Big data technologies are fascinating, and they are developing rapidly. But you can’t build a programme on technology alone. In the next chapter, I’ll talk about the most critical resource you’ll need, which is also the most difficult to secure: your analytics team.

Takeaways

  • You’ll need to make choices related to hardware, use of cloud, data transfer, analytic tools and data delivery (BI).
  • Companies are increasing use of cloud solutions, but some concerns remain.
  • As-a-Service offerings can free you to focus on your core differentiators.
  • Stakeholder requirements and preferences will play a crucial role in technology decisions, particularly for BI tooling.
  • Consider several important factors as you decide between competing technologies.

Ask yourself

  • What parts of your infrastructure and software could you replace with as-a-Service offerings to allow you to focus more on your core differentiators?
  • Are you experiencing integration difficulties from utilizing too many different technologies?
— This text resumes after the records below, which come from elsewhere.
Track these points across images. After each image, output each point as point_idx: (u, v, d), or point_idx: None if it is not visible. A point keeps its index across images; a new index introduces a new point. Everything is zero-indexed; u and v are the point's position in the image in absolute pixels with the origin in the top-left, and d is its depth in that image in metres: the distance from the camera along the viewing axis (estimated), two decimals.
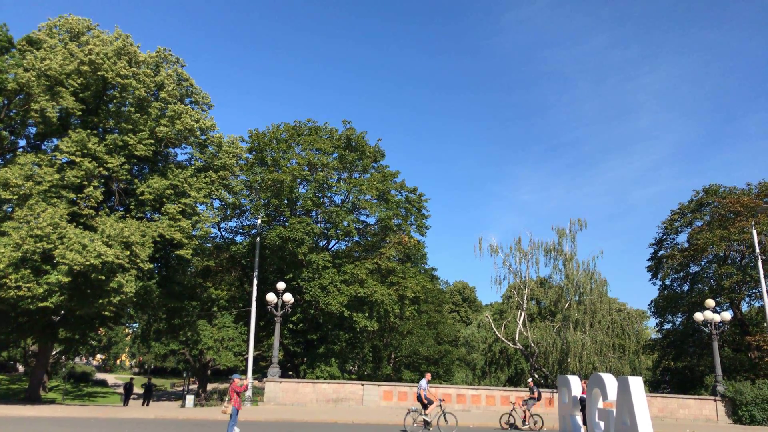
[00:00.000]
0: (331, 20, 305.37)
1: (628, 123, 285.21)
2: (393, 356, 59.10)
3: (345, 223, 39.33)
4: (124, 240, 25.38)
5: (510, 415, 22.92)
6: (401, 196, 42.33)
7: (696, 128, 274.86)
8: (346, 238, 43.47)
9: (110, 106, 30.27)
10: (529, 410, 22.77)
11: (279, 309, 31.45)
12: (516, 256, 46.24)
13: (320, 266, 36.87)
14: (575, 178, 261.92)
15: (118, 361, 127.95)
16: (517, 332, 46.35)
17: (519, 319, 46.47)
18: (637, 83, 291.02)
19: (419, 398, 20.86)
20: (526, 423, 22.50)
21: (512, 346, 48.77)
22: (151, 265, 29.18)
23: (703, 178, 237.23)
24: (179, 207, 29.35)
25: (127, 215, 29.76)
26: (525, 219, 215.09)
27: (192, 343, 41.38)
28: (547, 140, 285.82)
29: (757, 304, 45.31)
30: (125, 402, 39.87)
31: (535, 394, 23.31)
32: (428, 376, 21.99)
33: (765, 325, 35.55)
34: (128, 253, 25.52)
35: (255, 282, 35.51)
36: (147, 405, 37.42)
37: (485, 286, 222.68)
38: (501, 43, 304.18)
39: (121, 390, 67.61)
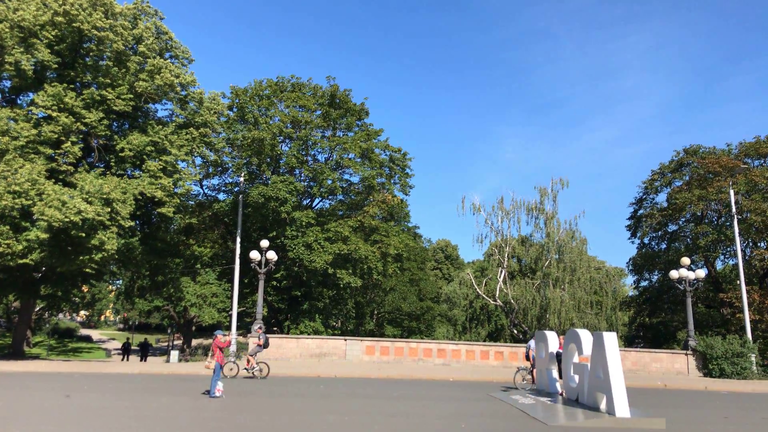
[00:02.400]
0: None
1: (612, 83, 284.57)
2: (376, 312, 60.08)
3: (329, 181, 39.25)
4: (105, 197, 25.15)
5: (234, 363, 22.48)
6: (385, 155, 42.22)
7: (680, 88, 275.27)
8: (330, 197, 43.49)
9: (87, 59, 29.48)
10: (254, 357, 22.20)
11: (263, 266, 31.59)
12: (498, 215, 46.78)
13: (304, 224, 36.99)
14: (559, 137, 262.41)
15: (102, 317, 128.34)
16: (498, 289, 47.21)
17: (500, 277, 47.26)
18: (623, 42, 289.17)
19: (527, 357, 21.31)
20: (251, 370, 21.95)
21: (492, 302, 49.73)
22: (132, 223, 29.02)
23: (685, 139, 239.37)
24: (160, 164, 29.05)
25: (107, 172, 29.40)
26: (508, 178, 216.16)
27: (176, 299, 41.66)
28: (531, 99, 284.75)
29: (731, 263, 46.48)
30: (125, 358, 42.06)
31: (261, 341, 22.43)
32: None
33: (738, 282, 36.54)
34: (109, 210, 25.33)
35: (238, 240, 35.57)
36: (145, 361, 39.50)
37: (467, 245, 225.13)
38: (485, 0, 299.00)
39: (106, 345, 68.44)
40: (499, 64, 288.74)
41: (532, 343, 21.35)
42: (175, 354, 32.63)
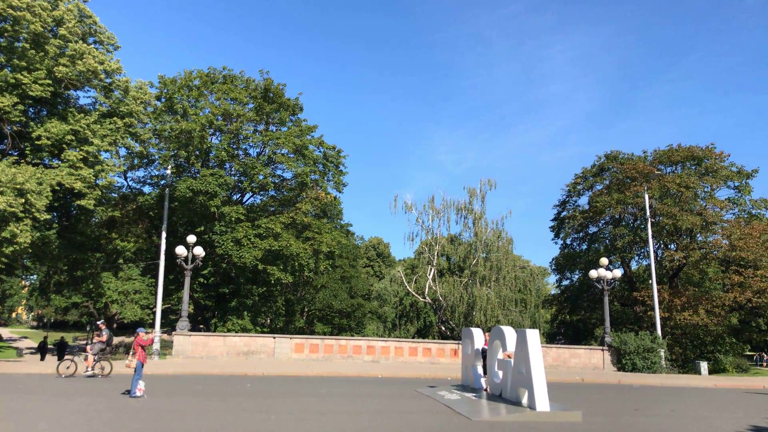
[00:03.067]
0: None
1: (541, 88, 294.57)
2: (306, 310, 59.68)
3: (261, 176, 38.60)
4: (18, 187, 23.71)
5: (72, 361, 20.74)
6: (319, 152, 41.94)
7: (603, 96, 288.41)
8: (261, 192, 42.81)
9: (1, 40, 27.67)
10: (95, 355, 20.49)
11: (189, 262, 30.82)
12: (429, 214, 47.52)
13: (233, 219, 36.23)
14: (489, 139, 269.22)
15: (14, 315, 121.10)
16: (427, 287, 47.96)
17: (429, 275, 48.03)
18: (552, 50, 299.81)
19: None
20: (90, 369, 20.27)
21: (422, 299, 50.50)
22: (48, 215, 27.47)
23: (607, 144, 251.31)
24: (81, 154, 27.67)
25: (22, 161, 27.71)
26: (440, 178, 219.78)
27: (96, 295, 39.89)
28: (464, 102, 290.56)
29: (644, 263, 49.28)
30: (42, 358, 40.07)
31: (104, 338, 20.89)
32: None
33: (650, 282, 38.80)
34: (23, 201, 23.90)
35: (163, 234, 34.43)
36: (62, 361, 37.73)
37: (399, 243, 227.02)
38: (422, 2, 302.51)
39: (17, 344, 64.54)
40: (434, 67, 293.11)
41: None
42: None
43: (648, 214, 39.18)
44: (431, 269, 47.80)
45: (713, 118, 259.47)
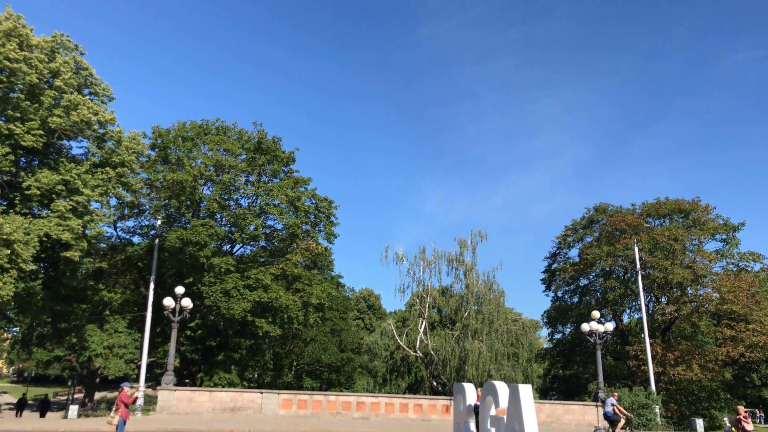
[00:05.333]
0: (245, 25, 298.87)
1: (529, 141, 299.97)
2: (295, 364, 58.51)
3: (251, 227, 38.49)
4: (5, 238, 23.42)
5: None
6: (311, 203, 42.03)
7: (590, 150, 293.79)
8: (251, 243, 42.61)
9: None
10: None
11: (177, 314, 30.29)
12: (420, 265, 47.33)
13: (223, 270, 35.88)
14: (479, 191, 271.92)
15: None
16: (418, 340, 47.30)
17: (420, 327, 47.46)
18: (539, 105, 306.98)
19: (606, 416, 22.10)
20: None
21: (413, 353, 49.70)
22: (34, 266, 27.05)
23: (596, 196, 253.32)
24: (71, 204, 27.48)
25: (10, 210, 27.49)
26: (430, 230, 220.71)
27: (79, 348, 38.95)
28: (454, 154, 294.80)
29: (636, 316, 48.97)
30: (18, 414, 39.26)
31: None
32: (615, 395, 22.98)
33: (642, 335, 38.48)
34: (8, 252, 23.57)
35: (152, 286, 33.98)
36: (44, 417, 37.16)
37: (390, 294, 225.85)
38: (414, 58, 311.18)
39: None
40: (425, 120, 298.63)
41: (611, 399, 22.18)
42: (74, 408, 30.14)
43: (638, 266, 39.24)
44: (422, 322, 47.27)
45: (699, 172, 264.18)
What steps are you taking to assess these difficulties and to standardize your technology where necessary? Consider the tradeoff between costs and benefits for such a process.
  • Who in your company or professional network can provide you with broad, unbiased insights into available technologies? Consider what industry conferences might be helpful in this.
  • Consider your organization’s growth projections. How long will it be before the technologies you are using today are either unable to handle your data needs or become prohibitively expensive for the scale you’ll need to use them at?